Progress report for ONC21-087
Future success of cover crop adoption will depend on demonstrating the economic value and agronomic feasibility to farmers. One of the biggest concerns farmers face when adopting cover crops is a fear of fields not drying out as quickly in the spring for planting. This has been exacerbated by recent weather patterns in Ohio resulting in exceptionally wet spring weather. In fact, in Ohio farmers are experiencing ten fewer days available for field work in April and May since 1995. The potential risk of delayed planting deters farmers from trying to add cover crops into their management practices.
To investigate this concern, we will place soil moisture and temperature sensors in fields with different management practices to measure differences in how the soil dries and warms in the spring. Soil tests to understand soil health benefits will also be conducted. In-field comparisons in random block design will be done where feasible and neighboring field comparisons will be used when not.
To maximize the impact of the research, an educational program will be developed to communicate the results of this study and, in addition, help farmers understand the benefits of cover crops and the options for adding them into their operation.
- Quantify the differences in spring soil moisture and temperature between fields under conventional tillage, no-till, and cover crop management using soil sensors.
- Develop educational resources about the implications of various field management techniques for farmers including YouTube video series, factsheets, and Extension curriculum.
- (Educator and Researcher)
- (Educator and Researcher)
The objective was to quantify the differences in spring soil moisture and temperature between fields under conventional tillage, no-till, and cover crop management using soil sensors. In 2022, TEROS 11 sensors were installed in fields in the fall after field work was completed. 2 sensors were paired with 1 ZL6 data logger to measure soil moisture and temperature. For each data logger, one sensor was placed 3 inches below the soil surface and one sensor was place 6 inches below the soil surface. Treatments measured were: 1.) no-till with cover crops, 2.) no-till without a cover crop, 3.) tillage. Within the no-till with a cover crop, the goal was to have 2 treatments terminated prior to planting and 2 terminated after. Sensors were placed in neighboring fields. There were 3 paired sites with each treatment: 1 in Champaign County, 1 in Fayette County and 1 in Madison County. Sensors were placed in the same soil types in different fields with 2 sensors per treatment.
During the 2022 growing season, unfortunately at 2 sites all cover crops were terminated prior to planting leaving only 1 site with a pre plant and post plant termination comparison.

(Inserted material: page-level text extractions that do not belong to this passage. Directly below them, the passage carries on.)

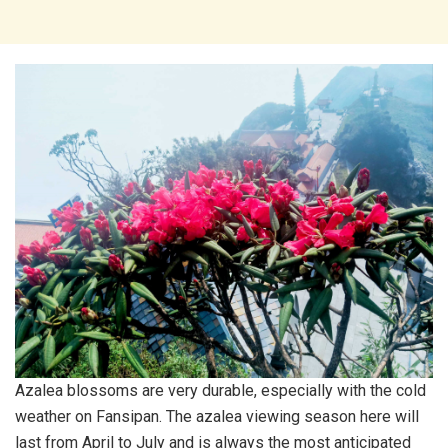
Azalea blossoms are very durable, especially with the cold
weather on Fansipan. The azalea viewing season here will
last from April to July and is always the most anticipated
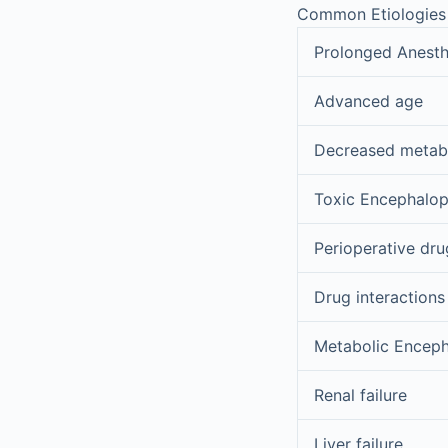
Common Etiologies 
Prolonged Anesth
Advanced age
Decreased metab
Toxic Encephalo
Perioperative dru
Drug interactions
Metabolic Encep
Renal failure
Liver failure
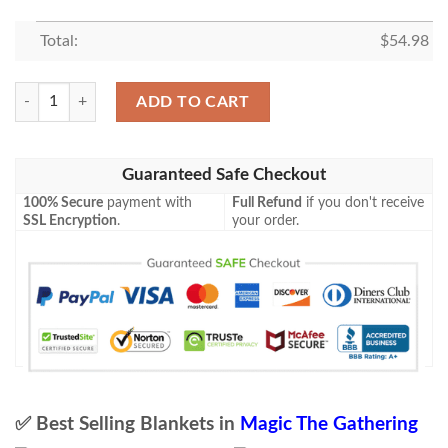
Total:
$
54.98
Game Mtg Azusa Lost But Seeking Fleece Blanket quantity
ADD TO CART
Guaranteed Safe Checkout
100% Secure
payment with
Full Refund
if you don't receive
SSL Encryption
.
your order.
✅ Best Selling Blankets in
Magic The Gathering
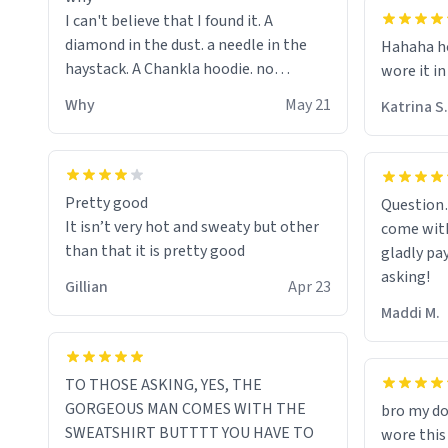
I can't believe that I found it. A
diamond in the dust. a needle in the
Hahaha ho
haystack. A Chankla hoodie. no
wore it in
seriously I just bought a hoodie that
Why
May 21
Katrina S.
only said Chankla. Best purchase btw
Pretty good
Question
It isn’t very hot and sweaty but other
come with
than that it is pretty good
gladly pa
asking!
Gillian
Apr 23
Maddi M.
TO THOSE ASKING, YES, THE
GORGEOUS MAN COMES WITH THE
bro my do
SWEATSHIRT BUTTTT YOU HAVE TO
wore this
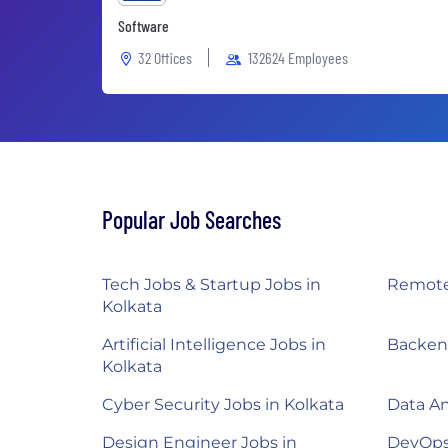
Software
32 Offices
132624 Employees
Popular Job Searches
Tech Jobs & Startup Jobs in
Remote 
Kolkata
Artificial Intelligence Jobs in
Backend
Kolkata
Cyber Security Jobs in Kolkata
Data An
Design Engineer Jobs in
DevOps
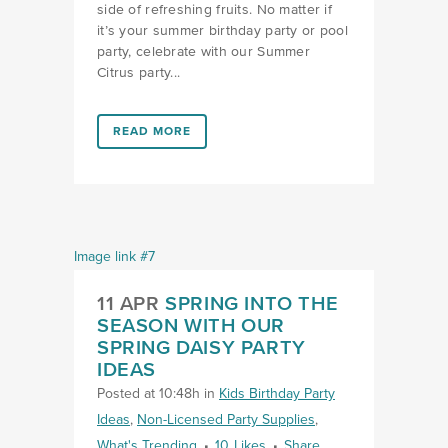
side of refreshing fruits. No matter if
it’s your summer birthday party or pool
party, celebrate with our Summer
Citrus party...
LINK #1 (HTTPS://FAVORS.COM/2023/06/28/SQUEE
READ MORE
11 APR
SPRING INTO THE
SEASON WITH OUR
SPRING DAISY PARTY
IDEAS
Posted at 10:48h
in
Kids Birthday Party
Ideas
,
Non-Licensed Party Supplies
,
What's Trending
10
Likes
Share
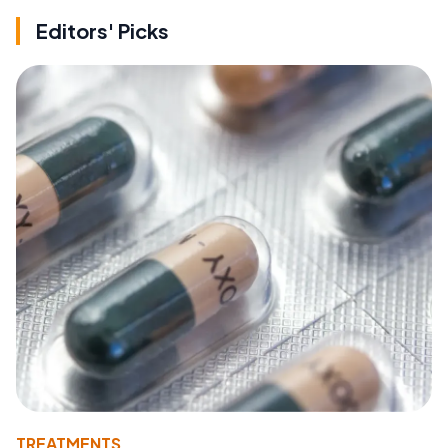
Editors' Picks
TREATMENTS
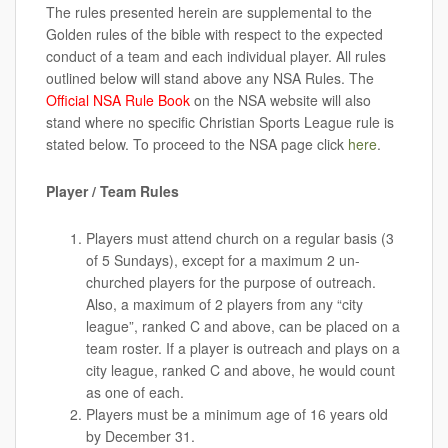
The rules presented herein are supplemental to the
Golden rules of the bible with respect to the expected
conduct of a team and each individual player. All rules
outlined below will stand above any NSA Rules. The
Official NSA Rule Book
on the NSA website will also
stand where no specific Christian Sports League rule is
stated below. To proceed to the NSA page click
here
.
Player / Team Rules
Players must attend church on a regular basis (3
of 5 Sundays), except for a maximum 2 un-
churched players for the purpose of outreach.
Also, a maximum of 2 players from any “city
league”, ranked C and above, can be placed on a
team roster. If a player is outreach and plays on a
city league, ranked C and above, he would count
as one of each.
Players must be a minimum age of 16 years old
by December 31.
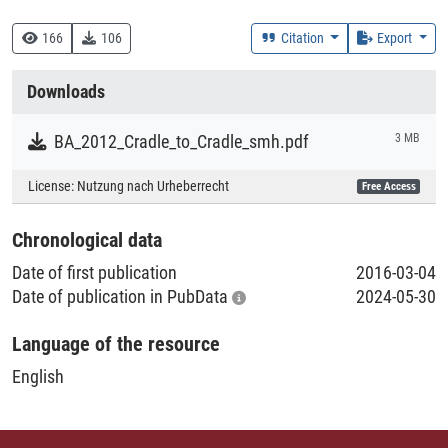
333.7 :: Natürliche Ressourcen, Energie und Umwelt
166
106
Citation
Export
Creation Context
Downloads
Study
BA_2012_Cradle_to_Cradle_smh.pdf
3 MB
Collections
License:
Nutzung nach Urheberrecht
Free Access
Literaturpublikationen
Chronological data
Date of first publication
2016-03-04
Date of publication in PubData
2024-05-30
Language of the resource
English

Sensors were removed at plant and then re-installed during the growing season to continue to monitor soil moisture and temperature.
Sensors were reinstalled for the 2023 growing season in early January.

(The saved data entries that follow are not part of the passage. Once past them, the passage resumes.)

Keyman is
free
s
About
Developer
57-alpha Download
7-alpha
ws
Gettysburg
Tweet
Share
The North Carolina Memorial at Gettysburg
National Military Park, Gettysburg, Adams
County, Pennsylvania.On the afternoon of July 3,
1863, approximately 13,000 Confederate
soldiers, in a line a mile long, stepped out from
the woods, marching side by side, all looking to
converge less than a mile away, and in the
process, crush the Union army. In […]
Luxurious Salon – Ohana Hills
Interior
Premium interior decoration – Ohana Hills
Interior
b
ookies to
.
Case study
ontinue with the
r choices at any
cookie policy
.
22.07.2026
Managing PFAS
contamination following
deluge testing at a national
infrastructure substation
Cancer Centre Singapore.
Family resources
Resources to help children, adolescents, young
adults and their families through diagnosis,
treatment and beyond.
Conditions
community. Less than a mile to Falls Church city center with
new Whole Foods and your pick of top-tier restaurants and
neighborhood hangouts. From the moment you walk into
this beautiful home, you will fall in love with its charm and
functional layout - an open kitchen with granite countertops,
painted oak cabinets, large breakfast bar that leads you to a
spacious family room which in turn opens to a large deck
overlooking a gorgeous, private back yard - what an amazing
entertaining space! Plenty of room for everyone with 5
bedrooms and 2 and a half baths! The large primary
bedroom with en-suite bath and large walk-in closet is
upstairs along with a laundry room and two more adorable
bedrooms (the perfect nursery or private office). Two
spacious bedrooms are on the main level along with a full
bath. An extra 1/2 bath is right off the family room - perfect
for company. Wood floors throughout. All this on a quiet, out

In 2022, no measurable difference was seen between the two plots when the cover crop was killed prior to planting. When comparing cover to tilled and no-till, no difference was seen in temperature through planting. After planting, tilled ground ran 2-4 degrees F higher through the rest of the season. Soil moisture at 3 inches varied between the 3 treatments with no-till only peaking as the wettest in March and covered ground surpassing it in April and retaining a higher soil moisture through the end of the season.
Educational & Outreach Activities
The 2022 results were published in the 2022 eFields On-Farm Research Report distributed across the state of Ohio and available online at: go.osu.edu/eFields.